The mentioned knowledge-based solutions (most notably the EKF) have obtained a good reputation in signal filtering. The main drawback of knowledge-based methods is their dependency on the underlying model accuracy. Kalman filters typically use kinematic models in lower velocities, but in higher velocities, dynamic models are a better fit. These have several parameters that depend on external factors and may vary over the life of the vehicle, for example vehicle mass, weight distribution and tire stiffness. The changes can be neglected, but still the noise characteristics of the model and the sensors must be known and considered in the modelling. A further difficulty is that there are sensor signals, such as GNSS data, where the noise characteristics are not deterministic and can change very quickly. For example, when communication is suddenly lost with the remote base-towers required for real-time kinematics (RTK) based solutions [24], the accuracy and hence the noise characteristics of the GNSS signals can change significantly within seconds. This also shows that with the number of measured data and internal state variables, not only does the computational complexity is increasing significantly due to the significant matrix operation running in the background, but also the complexity of the models makes them difficult to handle. A further problem is that while data from IMU and odometry data can be taken into account in a dynamical or kinematic model directly or through physical relationships, this is more difficult to do for a camera signal or LIDAR point cloud.

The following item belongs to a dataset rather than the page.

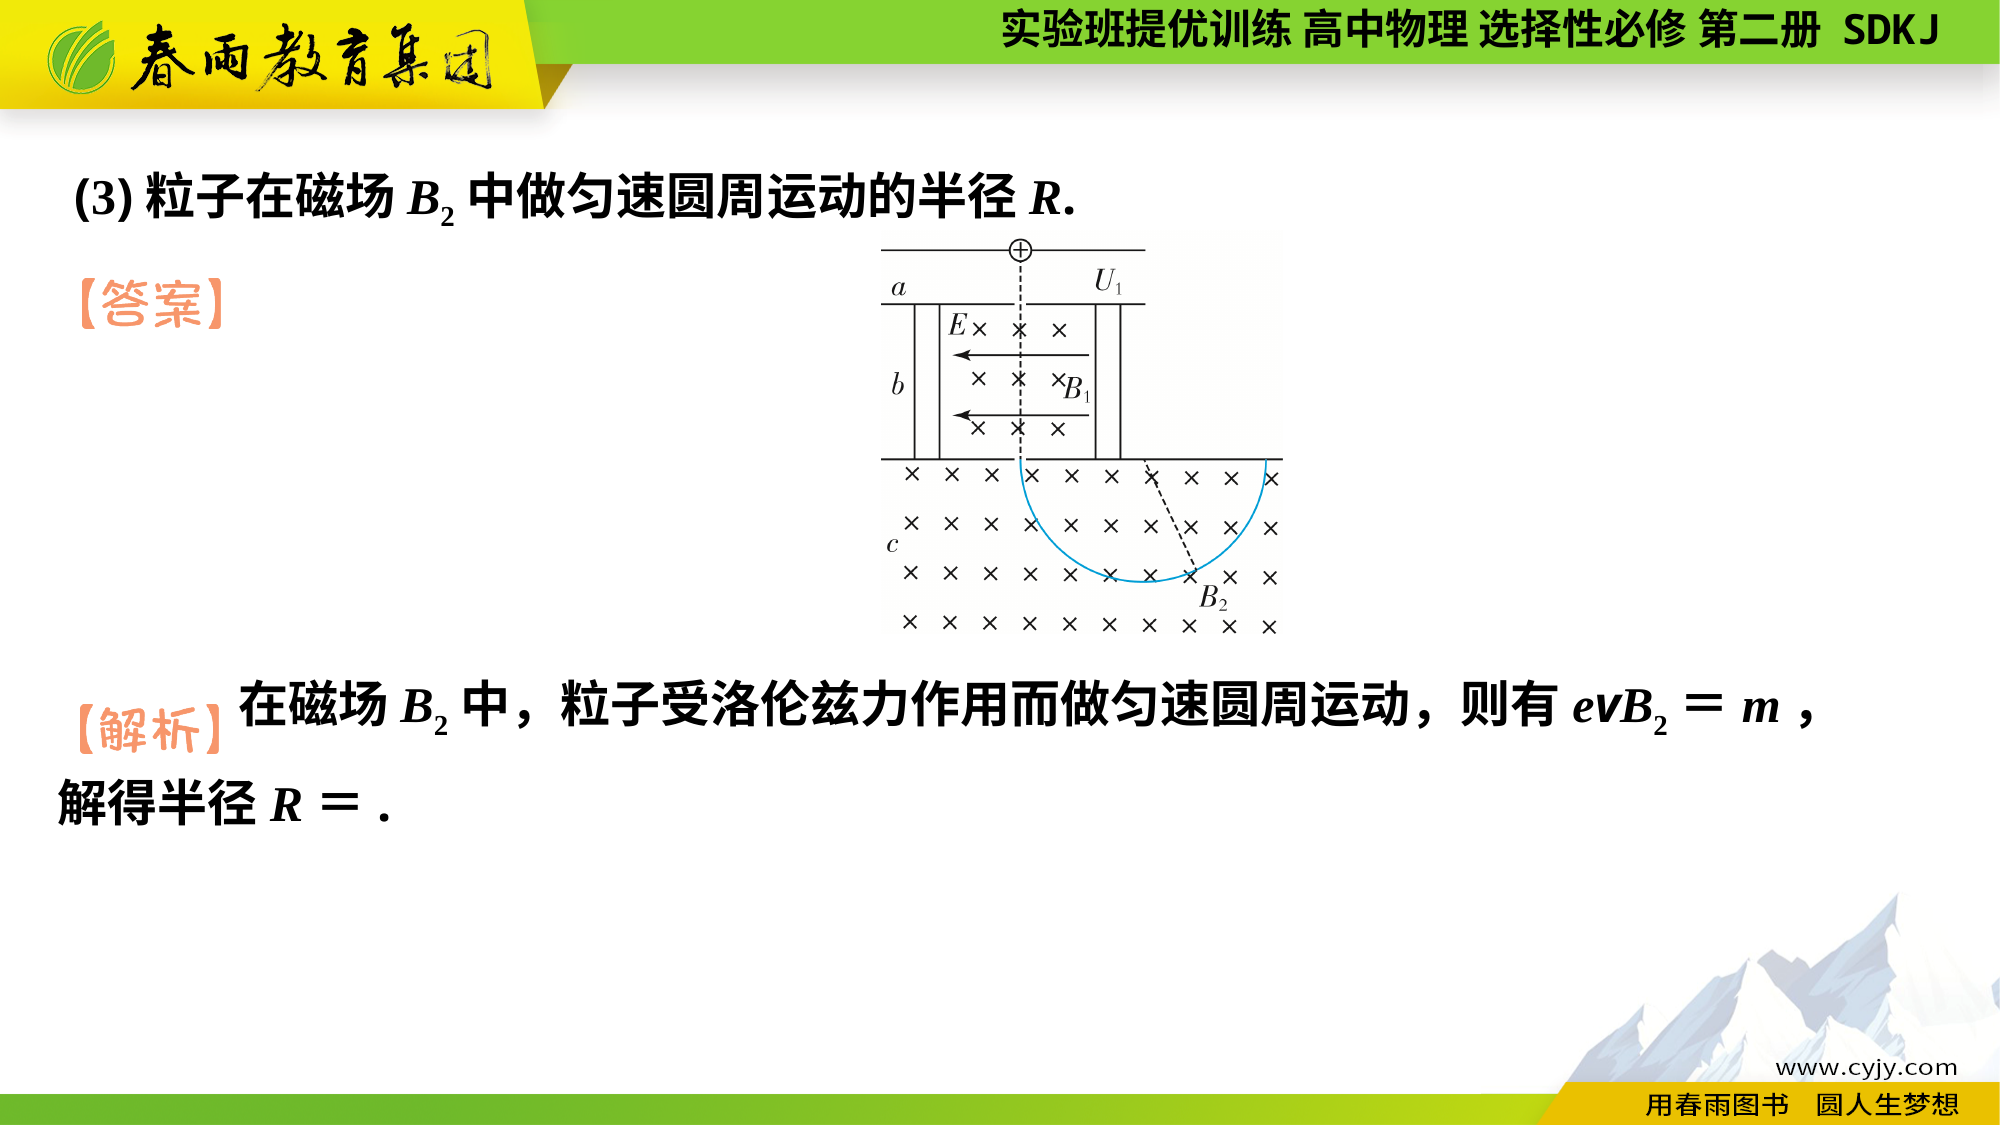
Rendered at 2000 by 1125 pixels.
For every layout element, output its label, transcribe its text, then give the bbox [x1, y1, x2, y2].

list (3)粒子在磁场B2中做匀速圆周运动的半径R. [59, 122, 1944, 217]
picture [0, 0, 2000, 1125]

In recent years, black-box modelling-based technologies have gained significant traction too. In the field of vehicle localization a numerous papers [24][25][26][27][28][29][30][31][24,25,26,27,28,29,30,31] have been published. Maybe even more attention is on smartphone-based pedestrian tracking [32][33][34][35][36][32,33,34,35,36]. In this field similar technologies can be applied, but the quality and type of usable sensor set is divergent. From the mentioned approaches [31] is the closest to ours. The main difference is that instead of convolutional neural networks (CNN), our solution uses LSTM. The most known advantage is the ability to accurately predict outcomes and behavior without requiring a deep understanding of the underlying internal mechanisms or complexities. One of the main drawbacks of black-box methods is to provide the right results in all situations. Moreover, they require a large amount of measurement data to teach them, and these measurements must be recorded under the most varied conditions possible.